Dimitrie also delivers a stirring performance as The Creature, Victor Frankenstein’s reanimated cadaver collage, at once eerie and eloquent, evoking empathy as he begins as innocent as a newborn and is corrupted by the cruelty of his fellow mankind, those who see him only as a “monster.”

Story continues below advertisement

Jamie Weeder, director of the play and co-founder of the non-profit Shakespeare company along with Dimitrie, described why the Ore Dock pub is an ideal venue for their close-up theatre performance.

“It’s incredibly moving to see these words spoken, see an actor sweat or have an actor regard you,” she said. “It’s a lot different than being far away.”

It’s no coincidence they chose “Frankenstein” to debut in October.

“It’s a spooky, eerie play during a spooky, eerie time of year. Our goal was always to be a classical theatre group, meaning we don’t do just Shakespeare. We could do Chekhov or Mary Shelley. We got excited about adapting it and creating our own personalized version of this, so it’s completely customized to our talent and to our space and to the U.P. in a not tacky way at all,” Weeder said, chuckling.

They started adapting “Frankenstein” soon after they finished “Macbeth” last October, but they only began rehearsal about three weeks before their premiere Sunday, Oct. 16.

They were allowed only one technical rehearsal in the space at the Ore Dock because it is a busy venue. Thus, before every show they bring in the stage, their own lights, sound equipment and other parts of the set with which they transform the atmosphere of the pub into a fog machine-filled phantasmagoria.

“It’s going to be unrecognizable in there,” Weeder said.

Weeder, who also runs the sound board, described her music selection as “hip,” to match the other modern elements they interject into the Gothic tale with its 1800’s speech and period clothing.

“We’re trying to go after a feeling, not accuracy,” Weeder explained. “It’s threading the needle between honoring the text and also making it accessible, modernizing it. Our delivery and performance is not Gothic. We’re talking to each other. We care about relationships and telling the story, which strips all of the vanity away.”

The actors are mainly community members, although this production does include one Northern student, Melissa Neal, a sophomore bachelor of the arts major.

“It remains true to its classical side. It is beautifully spoken despite being clearly said,” Neal added on the drama’s language.

This is her second play with the theatre troupe.
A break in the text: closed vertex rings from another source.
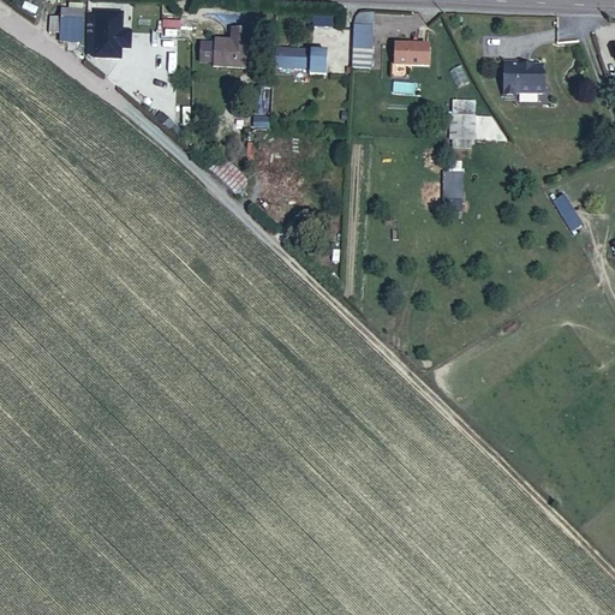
[(83,43),(83,3),(72,3),(72,10),(64,10),(64,21),(49,19),(49,33),(53,36),(65,36),(65,43),(72,43),(83,43)]
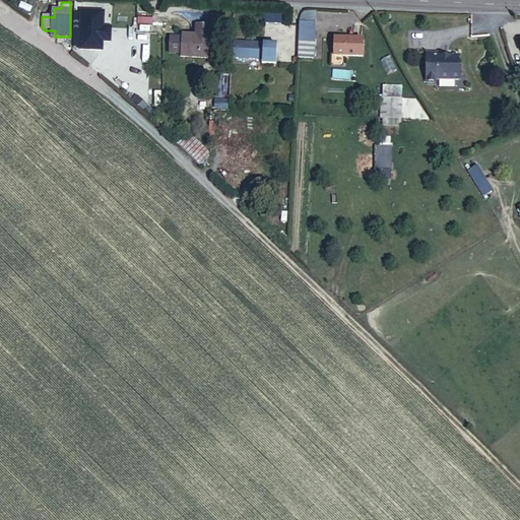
[(106,8),(81,7),(78,49),(103,50),(104,40),(112,41),(112,23),(105,23),(106,8)]
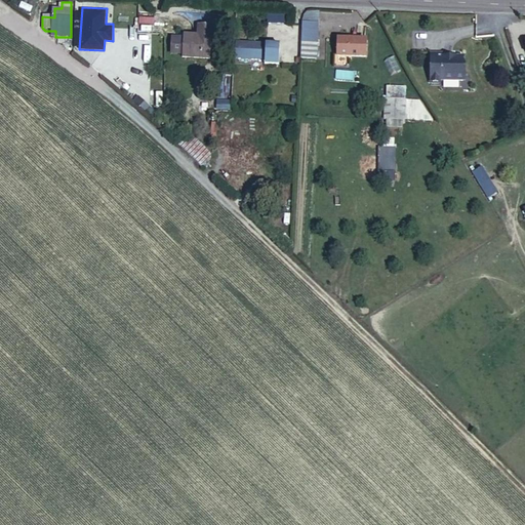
[(310,66),(310,29),(294,29),(293,65),(310,66)]
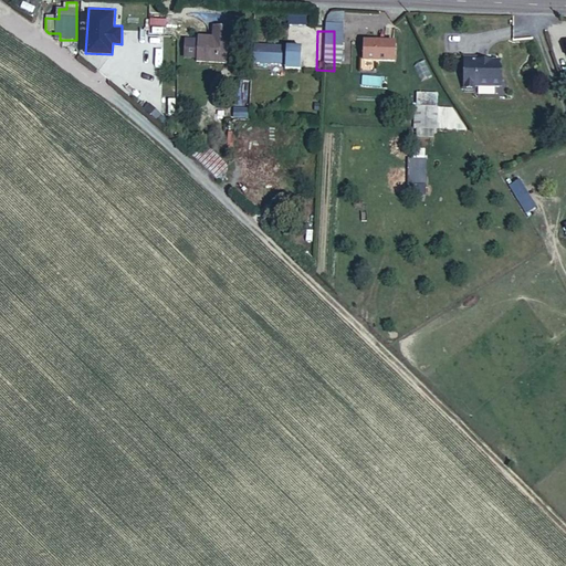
[(219,71),(220,44),(218,44),(219,33),(205,33),(205,44),(185,43),(185,46),(185,65),(185,70),(219,71)]
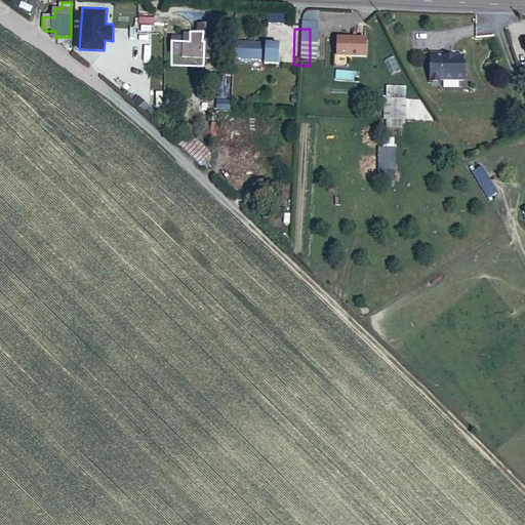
[(149,49),(150,34),(137,33),(136,49),(149,49)]
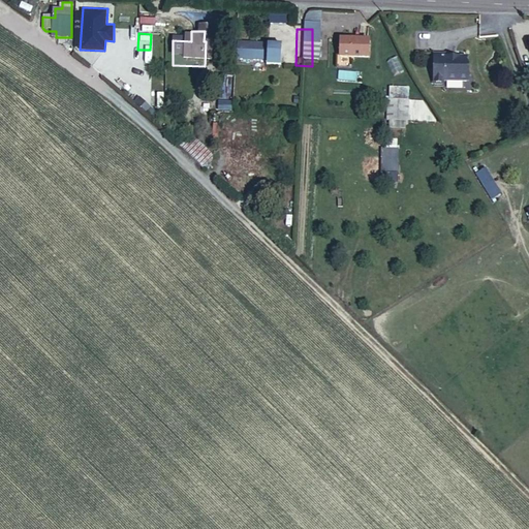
[(70,54),(71,37),(62,37),(62,47),(70,54)]
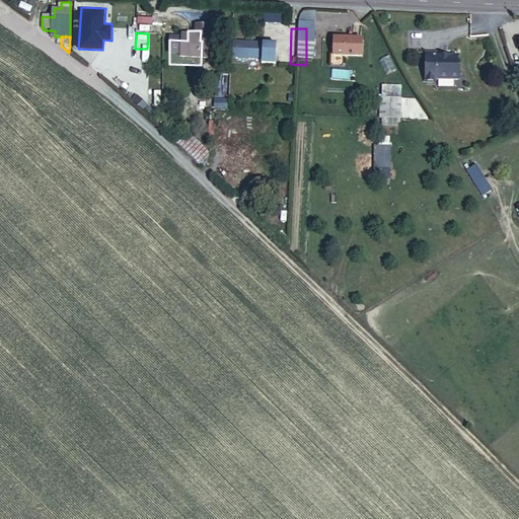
[(169,60),(169,43),(158,43),(158,60),(169,60)]
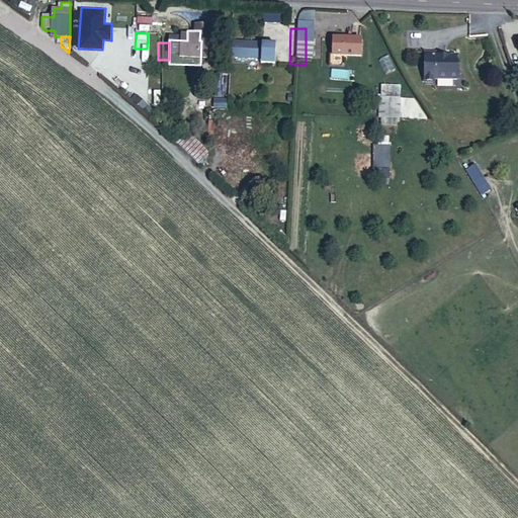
[(357,63),(357,45),(330,45),(330,63),(357,63)]
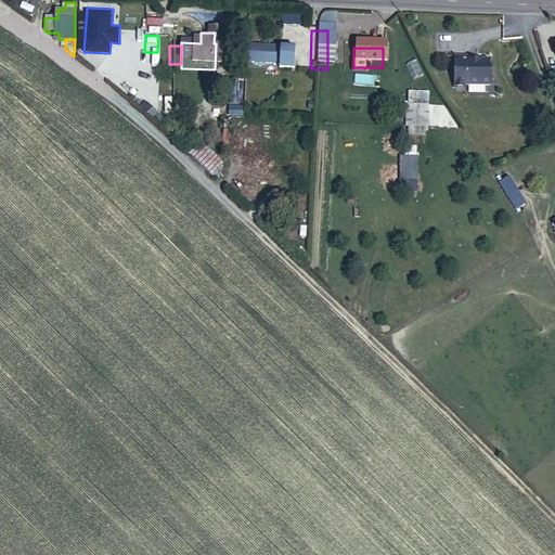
[(275,72),(275,52),(243,51),(242,71),(275,72)]
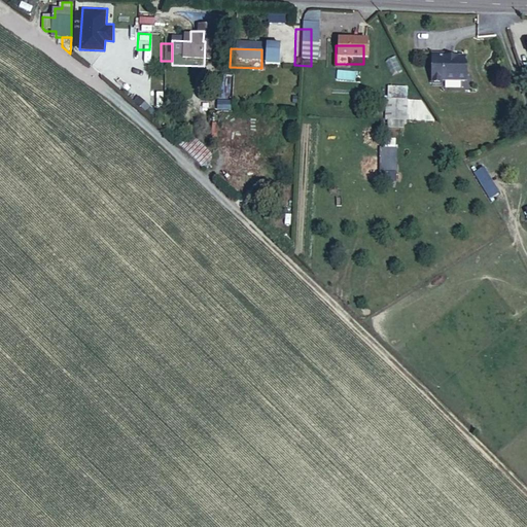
[(463,86),(463,74),(461,74),(461,65),(444,65),(444,62),(426,62),(426,91),(436,91),(437,89),(460,89),(463,86)]
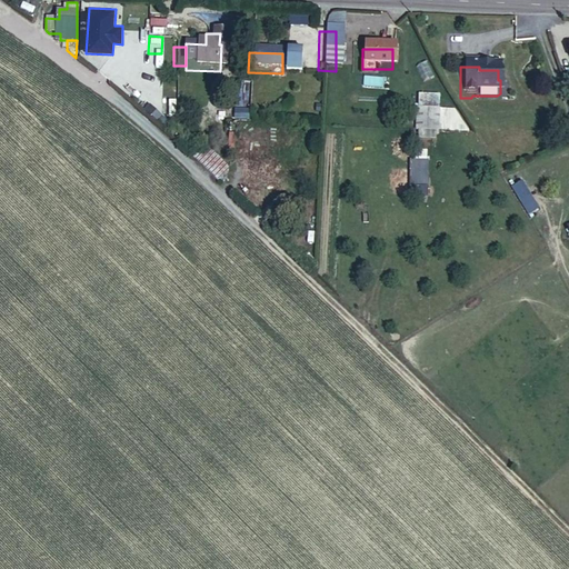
[(440,107),(439,122),(447,123),(448,117),(453,117),(455,108),(440,107)]
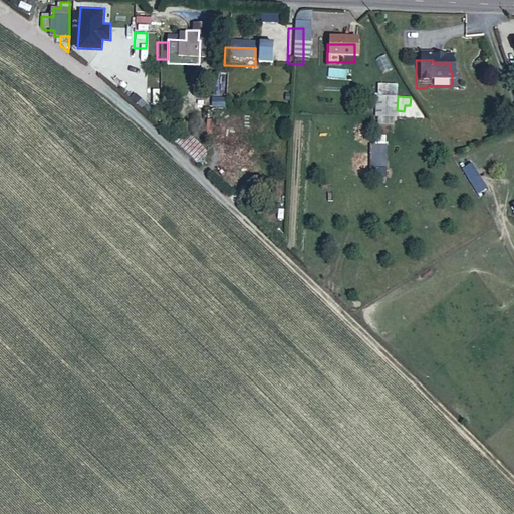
[(391,129),(391,108),(370,108),(369,127),(391,129)]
She also played Miranda in Shakespeare’s “The Tempest,” the company’s first production back in 2015. Now Neal plays dual roles as The Creature’s Bride and also as Victor Frankenstein’s kid brother, William.
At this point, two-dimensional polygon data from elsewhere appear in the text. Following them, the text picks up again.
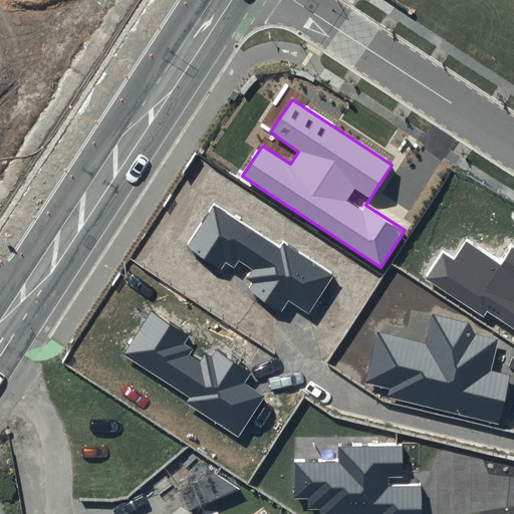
[(278,247),(215,206),(188,246),(222,269),(226,263),(235,268),(239,261),(251,269),(246,277),(252,282),(248,289),(281,312),(289,300),(308,314),(333,275),(281,242),(278,247)]
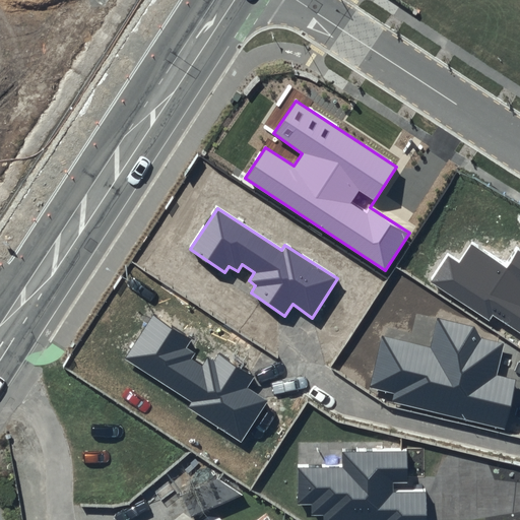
[(519,249),(516,247),(504,263),(473,243),(459,263),(447,255),(429,280),(489,320),(492,314),(519,332),(519,249)]
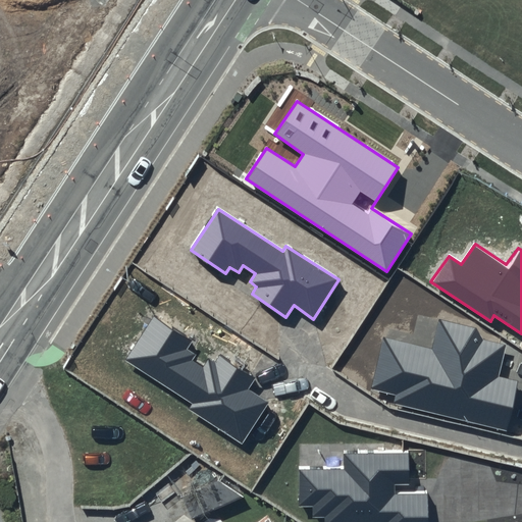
[(194,341),(154,315),(126,360),(192,404),(189,409),(242,444),(268,403),(248,389),(256,378),(215,353),(206,368),(186,355),(194,341)]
The performance also has tons of morbid humor, with jokes on grave robbing for example and plenty of winks at the audience.

“Our timing is a bit different than it was at the time when this was originally writ, so it’s finding these moments to create this improv, bar prov, sick, Dexter-twisted, honest story,” Weeder said. “There is tragedy, but there’s also comedy in there.”

Neal chimed, “I hope you like death as much as I do.”

The U.P. Shakespeare Festival company is nonprofit, with ticket sales only going to pay for expenses and to compensate the actors.

“We’re storytellers, entertainers,” Weeder said. “We like to bring people together, make them think and show them something they’ve never seen before.”

Tickets cost $13 for seniors and NMU students, $15 for general admission. Seating is limited, so people should buy tickets in advance from their website to guarantee a seat. They perform Oct. 19, Oct. 23, Oct. 26 and Oct. 30 at 7:30 p.m. at the Ore Dock, 114 W. Spring St, Marquette.

One last thing: A little voluntary audience participation is to be expected but is nothing to be afraid of.